I will say too, I’ve been afforded the opportunity to play a role in systems change in the homeless response sector.
I’ve heard it said, and I often say, that a bad system will trump a good intervention any day of the week. So playing a role in making systematic changes that have been needed over the years has been a highlight. For us, that’s having a data-driven, by-name list; coordinated entry; having a 24/7 single-site supportive housing development that meets the needs of the most vulnerable in the community. Those have been major highlights.
Q. Why did you join the Washtenaw Health Initiative, and how has it been helpful?
Patino. It was with the FUSE program, our community’s first attempt to target high utilizers of our health system who were homeless and had chronic health conditions, and then see if supportive housing could make both qualitative and quantitative impacts.
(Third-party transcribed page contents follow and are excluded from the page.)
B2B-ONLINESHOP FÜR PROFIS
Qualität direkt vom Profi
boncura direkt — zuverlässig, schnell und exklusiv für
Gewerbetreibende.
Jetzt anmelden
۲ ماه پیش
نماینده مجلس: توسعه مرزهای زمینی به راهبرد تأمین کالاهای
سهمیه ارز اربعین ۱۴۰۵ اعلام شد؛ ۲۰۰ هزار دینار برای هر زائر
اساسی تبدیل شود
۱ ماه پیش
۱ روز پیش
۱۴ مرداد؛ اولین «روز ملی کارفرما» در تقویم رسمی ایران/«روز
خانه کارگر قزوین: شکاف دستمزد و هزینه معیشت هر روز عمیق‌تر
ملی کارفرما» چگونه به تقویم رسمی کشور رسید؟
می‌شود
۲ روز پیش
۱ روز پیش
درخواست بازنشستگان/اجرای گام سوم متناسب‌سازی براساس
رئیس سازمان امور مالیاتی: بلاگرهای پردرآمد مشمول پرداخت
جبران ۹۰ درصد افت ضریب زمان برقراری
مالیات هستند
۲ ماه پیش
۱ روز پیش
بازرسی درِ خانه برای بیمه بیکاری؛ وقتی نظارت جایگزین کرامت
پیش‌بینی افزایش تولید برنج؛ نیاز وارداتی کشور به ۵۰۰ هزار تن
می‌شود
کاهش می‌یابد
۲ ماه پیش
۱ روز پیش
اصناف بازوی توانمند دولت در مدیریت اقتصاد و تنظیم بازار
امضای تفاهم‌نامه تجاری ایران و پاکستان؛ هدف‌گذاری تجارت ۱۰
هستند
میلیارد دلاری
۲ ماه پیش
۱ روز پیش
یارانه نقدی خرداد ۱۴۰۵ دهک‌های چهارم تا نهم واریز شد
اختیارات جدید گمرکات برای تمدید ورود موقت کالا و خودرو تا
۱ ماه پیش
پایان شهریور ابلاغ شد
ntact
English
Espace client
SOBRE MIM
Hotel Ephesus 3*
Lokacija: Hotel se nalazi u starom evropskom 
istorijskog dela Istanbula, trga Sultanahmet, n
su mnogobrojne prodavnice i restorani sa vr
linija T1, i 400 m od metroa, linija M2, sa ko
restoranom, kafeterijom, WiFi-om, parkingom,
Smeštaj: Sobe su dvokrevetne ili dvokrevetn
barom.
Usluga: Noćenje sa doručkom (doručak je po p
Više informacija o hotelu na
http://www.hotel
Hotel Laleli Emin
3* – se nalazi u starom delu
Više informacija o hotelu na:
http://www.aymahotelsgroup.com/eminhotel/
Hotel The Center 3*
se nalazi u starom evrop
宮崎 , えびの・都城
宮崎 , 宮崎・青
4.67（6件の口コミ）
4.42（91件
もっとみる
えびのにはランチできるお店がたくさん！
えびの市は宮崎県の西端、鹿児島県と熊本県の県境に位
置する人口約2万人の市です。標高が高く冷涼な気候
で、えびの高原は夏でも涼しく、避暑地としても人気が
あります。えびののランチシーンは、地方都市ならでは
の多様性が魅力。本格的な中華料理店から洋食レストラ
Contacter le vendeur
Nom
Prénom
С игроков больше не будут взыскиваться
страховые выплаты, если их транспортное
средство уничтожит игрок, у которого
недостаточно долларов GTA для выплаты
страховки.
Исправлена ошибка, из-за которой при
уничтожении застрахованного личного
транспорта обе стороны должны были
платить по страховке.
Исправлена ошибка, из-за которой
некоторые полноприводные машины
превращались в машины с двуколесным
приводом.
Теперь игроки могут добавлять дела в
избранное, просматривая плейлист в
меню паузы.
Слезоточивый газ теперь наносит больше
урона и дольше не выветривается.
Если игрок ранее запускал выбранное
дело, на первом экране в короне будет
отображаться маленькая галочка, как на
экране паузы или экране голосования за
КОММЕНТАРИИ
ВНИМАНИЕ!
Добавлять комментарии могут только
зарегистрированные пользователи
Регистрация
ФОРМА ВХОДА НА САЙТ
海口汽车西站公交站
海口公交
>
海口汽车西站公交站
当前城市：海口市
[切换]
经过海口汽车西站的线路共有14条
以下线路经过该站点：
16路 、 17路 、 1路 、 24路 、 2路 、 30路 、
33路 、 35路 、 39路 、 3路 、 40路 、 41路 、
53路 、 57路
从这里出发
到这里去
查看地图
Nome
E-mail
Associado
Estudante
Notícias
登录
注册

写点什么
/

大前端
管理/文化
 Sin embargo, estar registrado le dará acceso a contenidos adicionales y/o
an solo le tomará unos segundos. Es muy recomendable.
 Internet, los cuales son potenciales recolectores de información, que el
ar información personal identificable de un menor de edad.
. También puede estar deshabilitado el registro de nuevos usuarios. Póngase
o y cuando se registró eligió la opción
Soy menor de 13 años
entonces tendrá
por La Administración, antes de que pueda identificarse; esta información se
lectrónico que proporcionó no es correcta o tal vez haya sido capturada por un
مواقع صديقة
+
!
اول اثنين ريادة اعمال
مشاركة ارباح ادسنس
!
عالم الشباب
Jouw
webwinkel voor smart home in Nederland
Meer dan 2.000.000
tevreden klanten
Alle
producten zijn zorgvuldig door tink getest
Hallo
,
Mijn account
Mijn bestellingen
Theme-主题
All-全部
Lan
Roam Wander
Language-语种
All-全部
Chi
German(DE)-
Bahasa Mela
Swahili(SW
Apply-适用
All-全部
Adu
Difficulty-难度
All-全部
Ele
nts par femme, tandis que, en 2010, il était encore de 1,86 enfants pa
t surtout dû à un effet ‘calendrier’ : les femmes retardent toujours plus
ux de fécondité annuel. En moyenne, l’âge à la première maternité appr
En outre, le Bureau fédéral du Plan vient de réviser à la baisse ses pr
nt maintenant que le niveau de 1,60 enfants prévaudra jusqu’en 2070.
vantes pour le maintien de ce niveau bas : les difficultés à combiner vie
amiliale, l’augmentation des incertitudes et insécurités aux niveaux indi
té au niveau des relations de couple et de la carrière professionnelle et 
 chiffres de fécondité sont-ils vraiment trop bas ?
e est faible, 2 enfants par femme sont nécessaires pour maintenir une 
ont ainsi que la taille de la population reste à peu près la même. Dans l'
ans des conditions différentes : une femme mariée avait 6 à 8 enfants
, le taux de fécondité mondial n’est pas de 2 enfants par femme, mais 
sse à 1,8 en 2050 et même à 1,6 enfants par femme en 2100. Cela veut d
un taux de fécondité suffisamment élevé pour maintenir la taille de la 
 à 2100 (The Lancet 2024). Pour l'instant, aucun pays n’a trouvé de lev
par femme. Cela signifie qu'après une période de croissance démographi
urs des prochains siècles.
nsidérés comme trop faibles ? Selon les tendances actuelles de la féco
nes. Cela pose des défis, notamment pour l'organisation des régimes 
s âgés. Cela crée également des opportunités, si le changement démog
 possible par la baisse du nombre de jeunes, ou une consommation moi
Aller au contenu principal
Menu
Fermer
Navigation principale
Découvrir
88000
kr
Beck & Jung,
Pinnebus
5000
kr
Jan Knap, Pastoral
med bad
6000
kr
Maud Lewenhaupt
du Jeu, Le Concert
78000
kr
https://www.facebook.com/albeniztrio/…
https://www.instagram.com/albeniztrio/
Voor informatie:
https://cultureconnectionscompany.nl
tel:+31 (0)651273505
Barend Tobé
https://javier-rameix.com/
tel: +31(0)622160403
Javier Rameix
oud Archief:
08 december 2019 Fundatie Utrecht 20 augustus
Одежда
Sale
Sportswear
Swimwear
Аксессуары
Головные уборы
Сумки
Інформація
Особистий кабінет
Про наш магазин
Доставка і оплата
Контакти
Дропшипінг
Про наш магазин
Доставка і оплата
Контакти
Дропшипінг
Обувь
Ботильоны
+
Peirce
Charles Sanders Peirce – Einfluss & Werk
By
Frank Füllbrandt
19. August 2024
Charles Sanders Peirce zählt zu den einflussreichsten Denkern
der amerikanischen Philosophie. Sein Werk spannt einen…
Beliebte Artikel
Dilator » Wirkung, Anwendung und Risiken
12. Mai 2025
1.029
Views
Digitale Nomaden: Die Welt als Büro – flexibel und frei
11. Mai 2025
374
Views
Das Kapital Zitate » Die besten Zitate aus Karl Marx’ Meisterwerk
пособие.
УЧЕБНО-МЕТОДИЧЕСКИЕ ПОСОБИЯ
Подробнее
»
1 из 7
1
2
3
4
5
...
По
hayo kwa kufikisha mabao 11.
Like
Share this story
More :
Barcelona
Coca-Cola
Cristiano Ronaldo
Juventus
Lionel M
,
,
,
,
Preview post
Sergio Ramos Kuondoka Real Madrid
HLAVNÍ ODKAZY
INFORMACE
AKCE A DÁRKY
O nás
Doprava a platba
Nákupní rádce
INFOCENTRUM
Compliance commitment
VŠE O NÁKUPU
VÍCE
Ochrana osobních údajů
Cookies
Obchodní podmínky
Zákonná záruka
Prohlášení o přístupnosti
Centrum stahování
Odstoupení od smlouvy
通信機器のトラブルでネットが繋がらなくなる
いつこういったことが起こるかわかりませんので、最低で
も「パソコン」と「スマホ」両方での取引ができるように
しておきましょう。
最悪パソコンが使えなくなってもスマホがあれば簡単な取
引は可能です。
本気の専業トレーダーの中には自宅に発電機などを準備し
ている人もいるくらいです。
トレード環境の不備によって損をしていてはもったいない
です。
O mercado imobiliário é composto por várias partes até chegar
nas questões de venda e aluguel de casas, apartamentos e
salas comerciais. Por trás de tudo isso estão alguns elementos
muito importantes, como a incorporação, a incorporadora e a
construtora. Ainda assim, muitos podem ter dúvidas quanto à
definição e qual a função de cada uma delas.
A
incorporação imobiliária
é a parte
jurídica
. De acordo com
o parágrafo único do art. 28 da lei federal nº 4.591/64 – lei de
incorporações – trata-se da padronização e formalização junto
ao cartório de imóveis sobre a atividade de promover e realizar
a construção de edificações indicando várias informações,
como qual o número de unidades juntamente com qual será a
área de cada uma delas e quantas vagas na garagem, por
So both improve quality of life as well as reduce costs.
Editor’s note: The multi-year Frequent Users Systems Engagement (FUSE) program was piloted in Connecticut, Los Angeles, San Francisco, and Washtenaw County, MI. In Washtenaw, FUSE was found to reduce loneliness and instability, improve the quality of life for participants in significant ways, and reduce dependence on emergency department care. Locally, health care costs were reduced by $6,000 per person, on average, for the highest utilizers. However, costs increased by $4,000 per person, on average, for the lowest utilizers, suggesting that the program also improved access to medical and dental care. Read more.
The WHI helped by providing both policy and advocacy-level support for cross-system health care. And then some of the lessons that we learned with FUSE iterated into MI Community Care (formerly known as the Livingston-Washtenaw SIM), the WHI’s community-wide care coordination program, as it evolved.
I think every community should be measured by the way in which it cares for its most disenfranchised citizens. And I am very grateful to live in a community that is very committed and well coordinated in its efforts to address homelessness. But we still have a lot of work to do.
In Washtenaw County, housing affordability has become more and more problematic for more and more people. There is a corollary relationship to homelessness, so we will watch more and more people fall into homelessness. We have to address housing across the spectrum of socioeconomic need and we have to help people understand how it’s the fundamental social determinant of health for all.
To me, it seems so foundational when we try to address other things and we haven’t addressed housing, we’re sort of spinning our wheels. So I appreciate the role that the WHI has played in helping to educate and communicate that need to the community.
Q. Who or what inspires you to continue working for improved health in our county?
Patino. A hundred percent our client population, they’re incredible and I’m inspired by them every day.
I’m also inspired by the work of Yodit Mesfin Johnson [president and CEO of NEW, the Nonprofit Enterprise at Work]. She’s been an important coach, teacher, mentor, and disruptor.
I’m inspired by a lot of the grassroots organizing that has surfaced and gained traction, particularly over the last year. Washtenaw Camp Outreach, Survivors Speak, and others who have been doing really important work.
I’m really inspired by the Washtenaw County Health Department and our county’s Office of Community and Economic Development, both of whom have really risen to the occasion throughout the pandemic and don’t get the same recognition other organizations might because there’s this expectation that they are governmental entities, and this is their role. But it’s unimaginable the ways in which they’ve adapted and supported so many of us.
And I’m grateful for the leaders in the community who are doing racial equity work and who are embodying that in accountable and loving ways that are elevating all of us.